Страница 8 из 29
К счастью, благодаря реке я смогу наблюдать за ней и дальше, видеть, как она играет, растет… Нет, все-таки это большая удача оказаться в этом саду. Ну-ка сяду-ка я на диван, побуду с ними, использую эту возможность по максимуму. Если бы я еще был жив, Марион (я ее знаю!) подала бы мне антрекот еще больше, чем у Лео. Думаю, она меня любит, она всегда была такая славная, эта Марион.
Ничего себе, ну и аппетит у нашей Ивуар! Невероятно быстро ест! В таком-то возрасте! Что они ее голодом морят, что ли? На их месте я бы не позволял ей так быстро есть, это вредно для… Ах!

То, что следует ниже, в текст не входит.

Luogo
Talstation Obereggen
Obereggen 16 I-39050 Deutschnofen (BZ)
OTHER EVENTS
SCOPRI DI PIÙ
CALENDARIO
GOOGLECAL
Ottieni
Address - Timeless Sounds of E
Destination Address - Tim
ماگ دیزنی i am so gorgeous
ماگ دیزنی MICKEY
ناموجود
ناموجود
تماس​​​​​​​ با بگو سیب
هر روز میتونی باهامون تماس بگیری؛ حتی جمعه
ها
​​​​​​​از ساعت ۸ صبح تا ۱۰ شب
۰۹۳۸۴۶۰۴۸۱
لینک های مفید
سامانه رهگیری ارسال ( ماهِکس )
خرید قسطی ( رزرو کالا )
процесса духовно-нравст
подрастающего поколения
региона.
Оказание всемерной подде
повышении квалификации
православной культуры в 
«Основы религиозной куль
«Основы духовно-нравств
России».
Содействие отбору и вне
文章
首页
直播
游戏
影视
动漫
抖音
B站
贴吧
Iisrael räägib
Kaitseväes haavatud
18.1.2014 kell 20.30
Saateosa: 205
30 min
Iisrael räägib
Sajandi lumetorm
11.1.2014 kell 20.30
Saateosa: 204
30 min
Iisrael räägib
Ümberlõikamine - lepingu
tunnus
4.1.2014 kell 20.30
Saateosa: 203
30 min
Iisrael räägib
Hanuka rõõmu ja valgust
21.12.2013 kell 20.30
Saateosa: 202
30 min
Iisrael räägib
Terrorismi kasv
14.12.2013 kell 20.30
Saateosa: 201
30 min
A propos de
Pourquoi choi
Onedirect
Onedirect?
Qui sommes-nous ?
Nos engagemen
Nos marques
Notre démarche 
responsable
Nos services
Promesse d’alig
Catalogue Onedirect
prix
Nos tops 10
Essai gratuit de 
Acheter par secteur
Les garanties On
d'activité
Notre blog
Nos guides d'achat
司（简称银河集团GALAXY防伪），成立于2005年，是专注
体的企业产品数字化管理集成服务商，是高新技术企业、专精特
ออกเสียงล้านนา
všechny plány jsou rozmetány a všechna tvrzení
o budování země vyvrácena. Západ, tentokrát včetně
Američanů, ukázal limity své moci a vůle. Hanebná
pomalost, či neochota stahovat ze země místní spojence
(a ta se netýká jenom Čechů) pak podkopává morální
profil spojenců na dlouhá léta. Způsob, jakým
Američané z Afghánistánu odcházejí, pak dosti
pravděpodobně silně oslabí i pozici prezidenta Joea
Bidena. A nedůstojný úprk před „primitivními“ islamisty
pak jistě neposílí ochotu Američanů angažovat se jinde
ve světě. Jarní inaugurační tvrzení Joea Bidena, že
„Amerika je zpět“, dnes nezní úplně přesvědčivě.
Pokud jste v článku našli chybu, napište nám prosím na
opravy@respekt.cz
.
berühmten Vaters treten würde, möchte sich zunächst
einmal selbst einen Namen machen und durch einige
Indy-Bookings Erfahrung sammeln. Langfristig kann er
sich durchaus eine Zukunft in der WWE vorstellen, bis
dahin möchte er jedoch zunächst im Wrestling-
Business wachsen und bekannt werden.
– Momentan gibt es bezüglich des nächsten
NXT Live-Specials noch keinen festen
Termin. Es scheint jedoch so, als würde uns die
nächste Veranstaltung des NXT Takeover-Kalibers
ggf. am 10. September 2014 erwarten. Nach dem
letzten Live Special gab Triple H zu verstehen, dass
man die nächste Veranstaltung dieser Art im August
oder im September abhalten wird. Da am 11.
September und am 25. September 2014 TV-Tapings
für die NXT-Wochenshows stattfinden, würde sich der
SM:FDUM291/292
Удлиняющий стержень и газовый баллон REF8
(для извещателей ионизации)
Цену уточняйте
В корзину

Кто-то постучал меня пальцем по плечу!
Нет, ну так нельзя!
Я оборачиваюсь, весь дрожа: за спиной у меня и правда кто-то стоит.
— Это ты, Бог? Ты что, с ума сошел, так пугать меня! Я подумал, что меня кто-то из живых увидел!
— Ну на этот счет можешь не беспокоиться, ни один живой никогда не видел и не увидит умершего. Я, наоборот, хотел тебя предупредить.
— Лучше предупреждай, когда появишься! Ладно, так о чем ты хотел поговорить?
— О том, что ты сейчас делаешь. Расселся тут у них, подглядываешь…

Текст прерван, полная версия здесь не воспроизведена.